▸ Dataset entries:
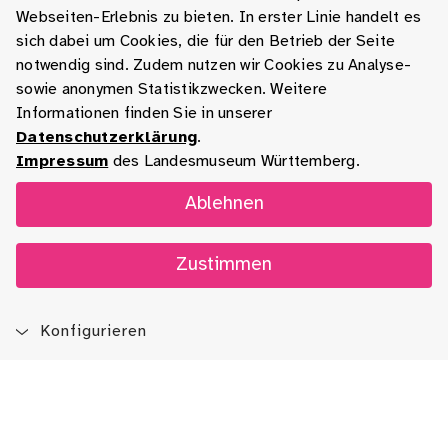
Webseiten-Erlebnis zu bieten. In erster Linie handelt es
sich dabei um Cookies, die für den Betrieb der Seite
notwendig sind. Zudem nutzen wir Cookies zu Analyse-
sowie anonymen Statistikzwecken. Weitere
Informationen finden Sie in unserer
Datenschutzerklärung
.
Impressum
des Landesmuseum Württemberg.
Ablehnen
Zustimmen
Konfigurieren
Blog
App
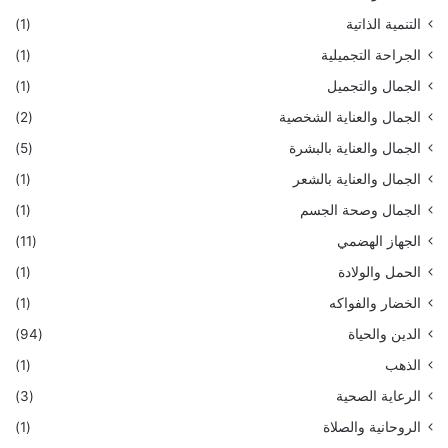
التنمية الذاتية
(1)
الجراحة التجميلية
(1)
الجمال والتجميل
(1)
الجمال والعناية الشخصية
(2)
الجمال والعناية بالبشرة
(5)
الجمال والعناية بالشعر
(1)
الجمال وصحة الجسم
(1)
الجهاز الهضمي
(11)
الحمل والولادة
(1)
الخضار والفواكه
(1)
الدين والحياة
(94)
الذهب
(1)
الرعاية الصحية
(3)
الروحانية والصلاة
(1)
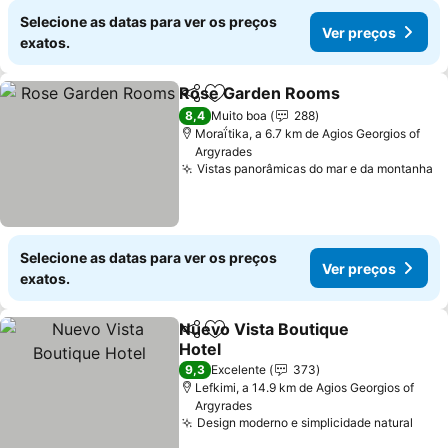
Selecione as datas para ver os preços
Ver preços
exatos.
Rose Garden Rooms
Partilhar
Adicionar aos favoritos
Ver p
8,4
Muito boa
288
Moraḯtika, a 6.7 km de Agios Georgios of
Argyrades
Vistas panorâmicas do mar e da montanha
V
Selecione as datas para ver os preços
Ver preços
exatos.
Nuevo Vista Boutique
Partilhar
Adicionar aos favoritos
Hotel
Ver preços
9,3
Excelente
373
Lefkimi, a 14.9 km de Agios Georgios of
Argyrades
Design moderno e simplicidade natural
Ver 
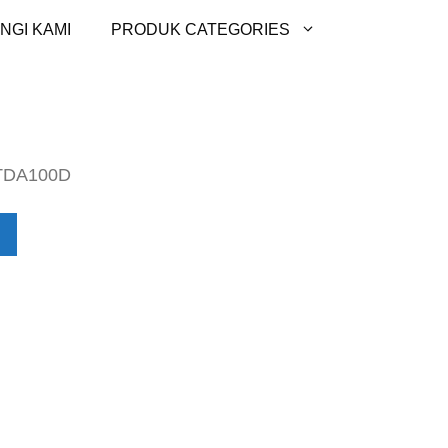
NGI KAMI
PRODUK CATEGORIES
-TDA100D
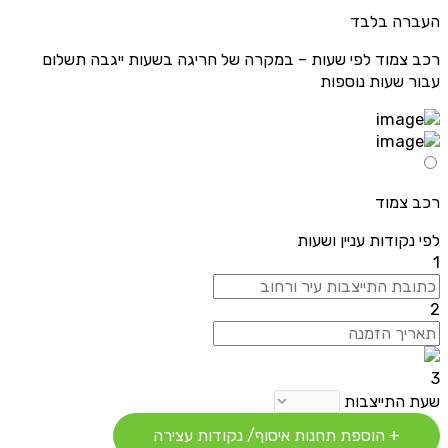
העברה בלבד
רכב צמוד לפי שעות – במקרה של חריגה בשעות ייגבה תשלום
עבור שעות נוספות
רכב צמוד
לפי נקודות עניין ושעות
1
2
3
שעת התייצבות
+ הוספת תחנות איסוף/ נקודות עצירה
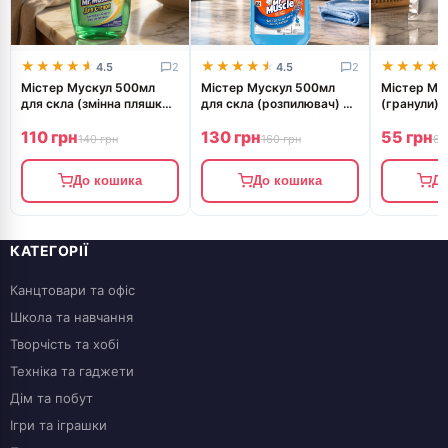
★★★★★
★★★★★
★★★★★
★★★★★
★★★★
★★★★
4.5
2
4.5
2
Містер Мускул 500мл
Містер Мускул 500мл
Містер Му
для скла (змінна пляшка)
для скла (розпилювач) та
(гранули)
з нашатирним спиртом
інших поверхонь зі
110 грн
130 грн
55 грн
спиртом (синій)
140 грн
160 грн
60
До кошика
До кошика
До
КАТЕГОРІЇ
Канцтовари та офіс
Школа та навчання
Творчість та хобі
Техніка та гаджети
Дім та побут
Ігри та іграшки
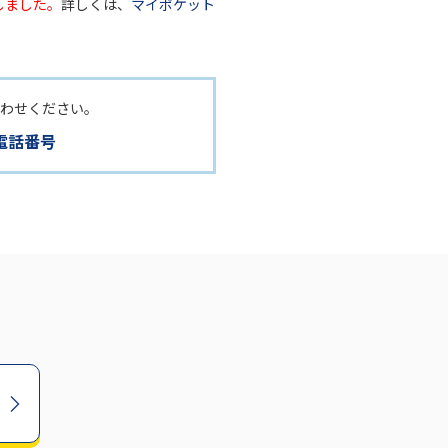
しました。
詳しくは、
マイポケット
合わせください。
電話番号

▸ Task description:
Locate each line above that contains the word "Georgios" and copy those lines. Case counts.

▸ Answer box:
Moraḯtika, a 6.7 km de Agios Georgios of
Lefkimi, a 14.9 km de Agios Georgios of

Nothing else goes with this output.